NatureSweet
- Formerly: Desert Glory, LTD
- Company type: Private
- Founded: 1990; 36 years ago in Devine, Texas, United States
- Headquarters: San Antonio, United States
- Key people: Rodolfo Spielmann CEO Frederic Steunou CFO
- Number of employees: 8,000 (2016)
- Website: naturesweet.com

= NatureSweet =

American vegetable company

NatureSweet LTD is a San Antonio-based produce grower, packager and seller. The company grows its tomatoes in greenhouses in Willcox, Arizona, and six factories in three states of Central Mexico: Jalisco, Nayarit and Colima.

==History==
NatureSweet was founded in Devine, Texas, in 1990 under the name Desert Glory LTD. The company began selling tomatoes nationwide in 2012. In 2013, NatureSweet purchased the assets of the greenhouse grower, EuroFresh Farms.
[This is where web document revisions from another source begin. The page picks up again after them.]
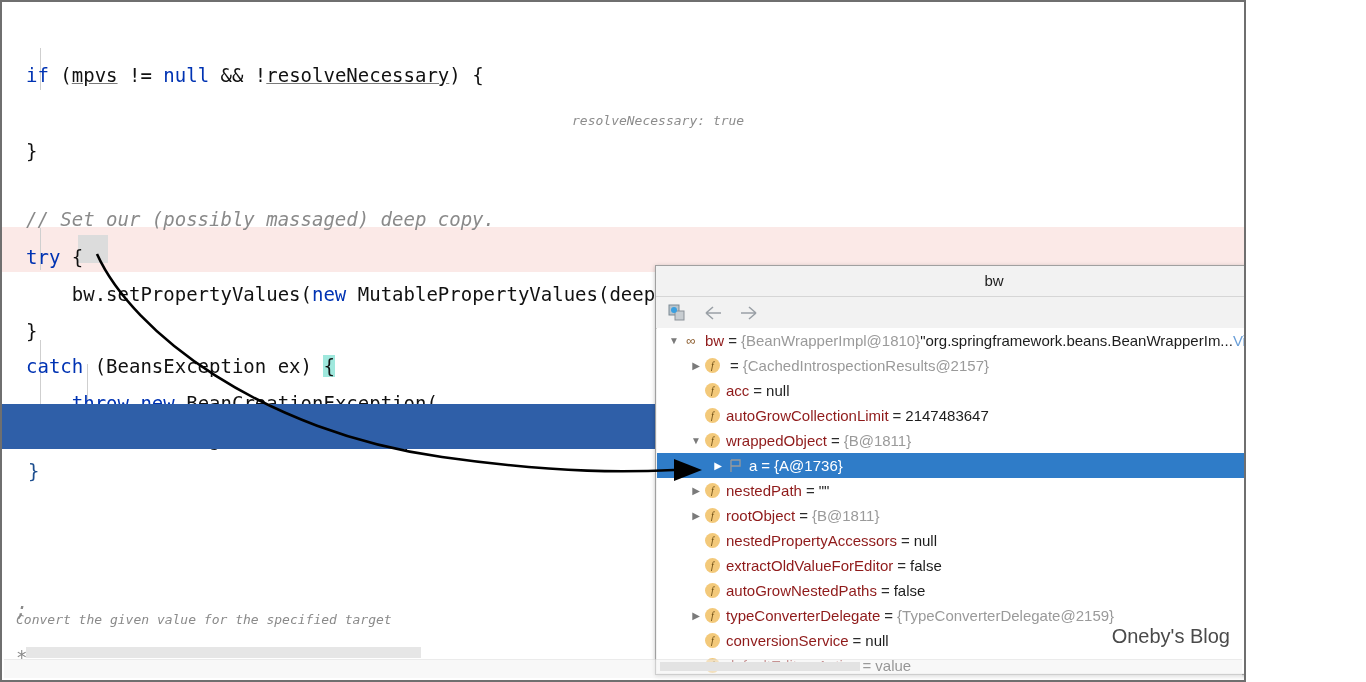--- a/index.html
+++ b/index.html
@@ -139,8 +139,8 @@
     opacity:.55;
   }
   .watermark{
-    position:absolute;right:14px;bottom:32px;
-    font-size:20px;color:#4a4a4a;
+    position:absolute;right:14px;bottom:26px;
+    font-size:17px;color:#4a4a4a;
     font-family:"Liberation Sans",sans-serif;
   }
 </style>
To increase production in 2016, the company partnered with Ganfer, a greenhouse vegetable growing company in North America. In 2017, it was reported that the company's Cherubs tomatoes were the number one small tomato in the United States.

The company is vertically integrated. and grows a variety of tomatoes that includes Glorys, Cherubs, SunBursts, Jubilees and Eclipses.

==Certifications==
NatureSweet's tomatoes are verified as a non-GMO product by The Non-GMO Project and all of its facilities are Level 3 SQF certified.